PlayStation’s God of War Ragnarok released a Super Bowl themed commercial today, though most fans might have missed it! While the ad shows Kratos and Atreus in Glendale, Arizona, the commercial didn’t actually air during the big game. Instead, it was featured on PlayStation Canada’s Instagram page. The ad sees the Super Bowl come to a halt thanks to a blizzard that may or not be related to Ragnarok. As a pair of reporters discuss the unseasonable cold front, Kratos and Atreus race in to save the day.
The commercial can be found in the Instagram post embedded below.
The God of War Ragnarok Super Bowl-themed ad was teased previously by PlayStation from its social accounts with brief videos showing Thor’s hammer, Mjolnir, planted in the middle of the field. PlayStation teased that a blizzard was coming to the Super Bowl, but given how God of War Ragnarok has already been out for a while and has easily been established as a success by now, people weren’t sure what the result of these teases would be.

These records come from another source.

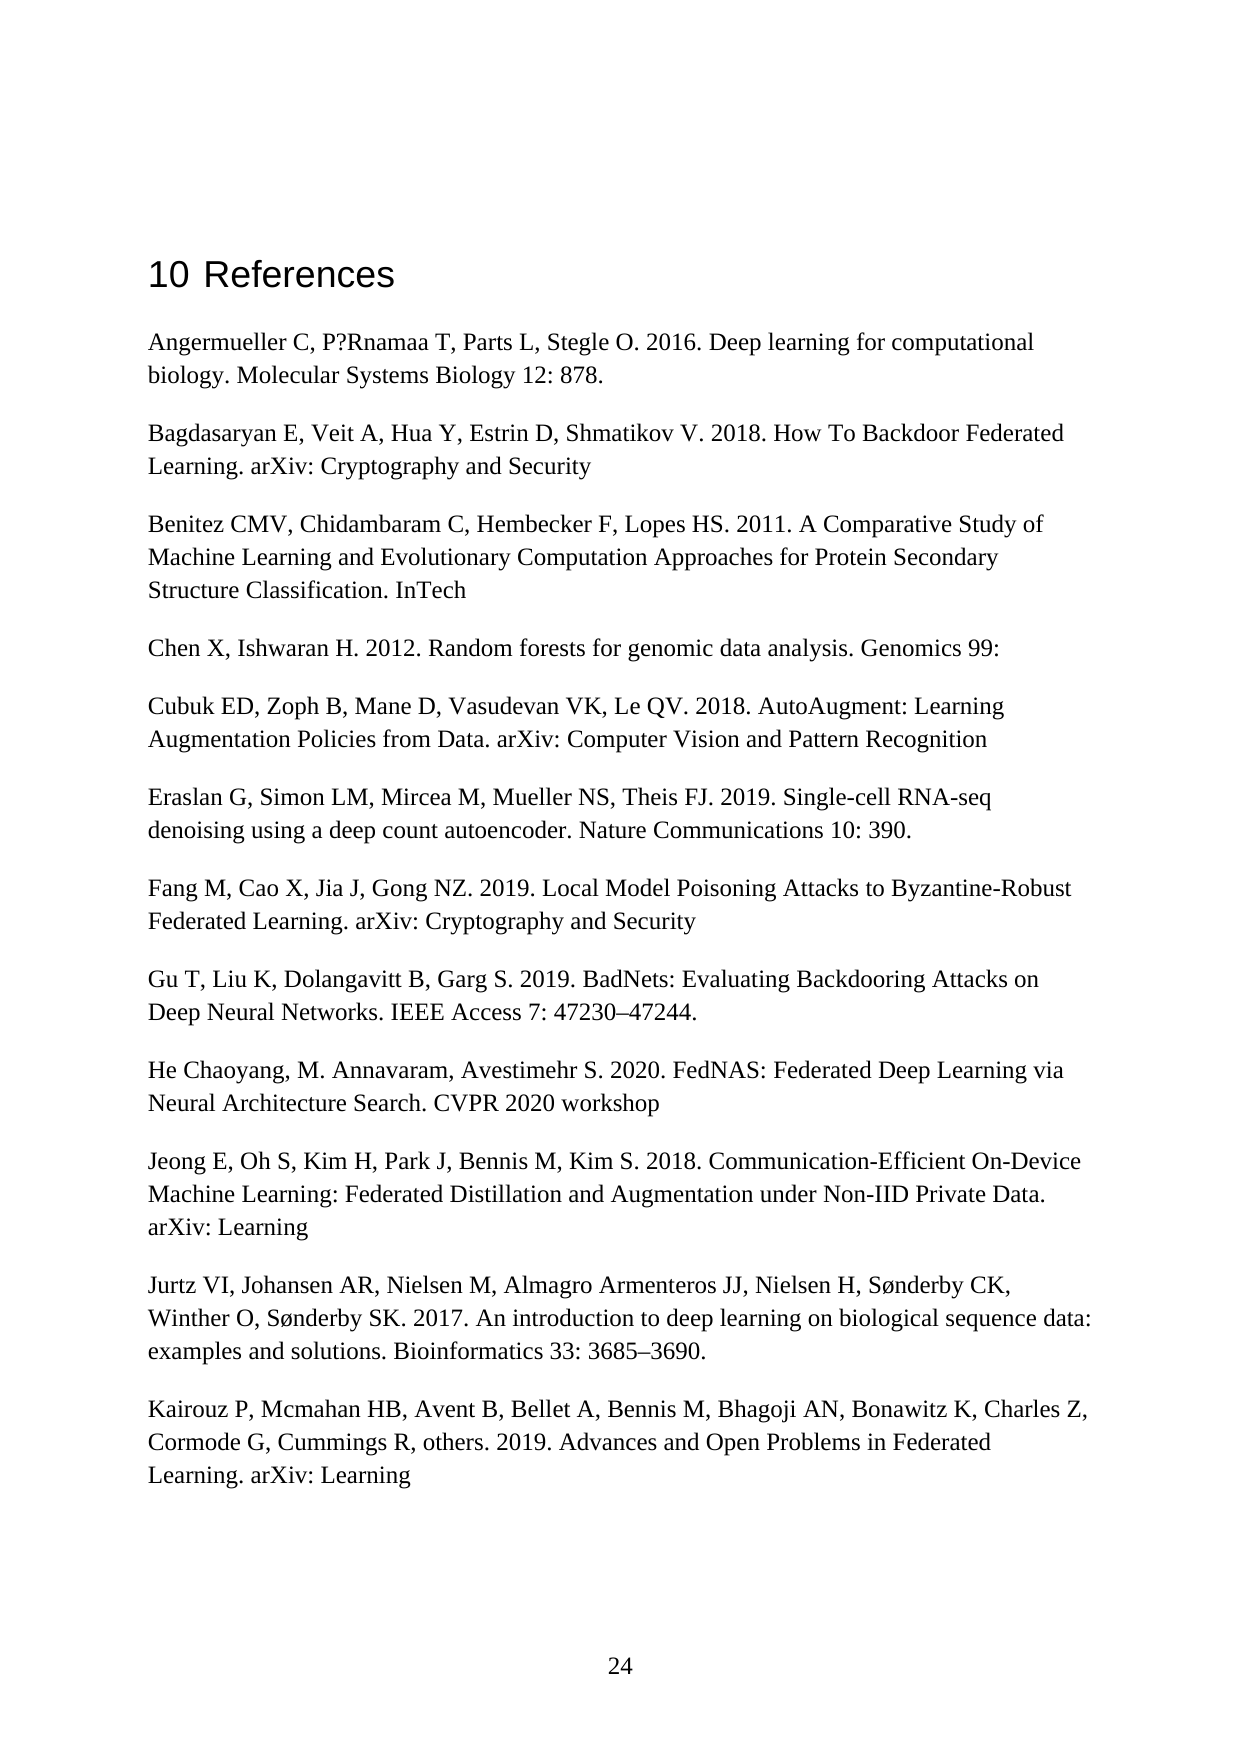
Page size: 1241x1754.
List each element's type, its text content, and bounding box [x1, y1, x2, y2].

text Jurtz VI, Johansen AR, Nielsen M, Almagro Armenteros JJ, Nielsen H, Sønderby CK, Winther O, Sønderby SK. 2017. An introduction to deep learning on biological sequence data: examples and solutions. Bioinformatics 33: 3685–3690. [148, 1270, 1092, 1365]
text He Chaoyang, M. Annavaram, Avestimehr S. 2020. FedNAS: Federated Deep Learning via Neural Architecture Search. CVPR 2020 workshop [148, 1055, 1092, 1117]
text Chen X, Ishwaran H. 2012. Random forests for genomic data analysis. Genomics 99: [148, 633, 1092, 662]
text Kairouz P, Mcmahan HB, Avent B, Bellet A, Bennis M, Bhagoji AN, Bonawitz K, Charles Z, Cormode G, Cummings R, others. 2019. Advances and Open Problems in Federated Learning. arXiv: Learning [148, 1394, 1092, 1489]
text Cubuk ED, Zoph B, Mane D, Vasudevan VK, Le QV. 2018. AutoAugment: Learning Augmentation Policies from Data. arXiv: Computer Vision and Pattern Recognition [148, 691, 1092, 753]
text Jeong E, Oh S, Kim H, Park J, Bennis M, Kim S. 2018. Communication-Efficient On-Device Machine Learning: Federated Distillation and Augmentation under Non-IID Private Data. arXiv: Learning [148, 1146, 1092, 1241]
text Fang M, Cao X, Jia J, Gong NZ. 2019. Local Model Poisoning Attacks to Byzantine-Robust Federated Learning. arXiv: Cryptography and Security [148, 873, 1092, 935]
text Bagdasaryan E, Veit A, Hua Y, Estrin D, Shmatikov V. 2018. How To Backdoor Federated Learning. arXiv: Cryptography and Security [148, 418, 1092, 479]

The original God of War from 2018 didn’t get any story DLC of any kind, and God of War Ragnarok game director Eric Williams said previously that it was unlikely the new God of War game would get DLC, so despite what people may have hoped for, that always seemed like an unlikely guess for what played out today. Santa Monica Studio previously said that a New Game+ mode would be added to the game at some point in 2023, so while that was a possibility for what might have come during the Super Bowl, it would have been a very niche announcement to make given that it’d be geared towards players who already had the game as opposed to roping in those who don’t have it yet.
Of all the guesses, the furthest-reaching one was that this would somehow be related to the God of War TV show that Amazon has in the works. We’ve only heard about Amazon ordering the show and have yet to see any concept art or casting announcements from the God of War TV show, though we have gotten the occasional update here and there regarding where it’s at in terms of production.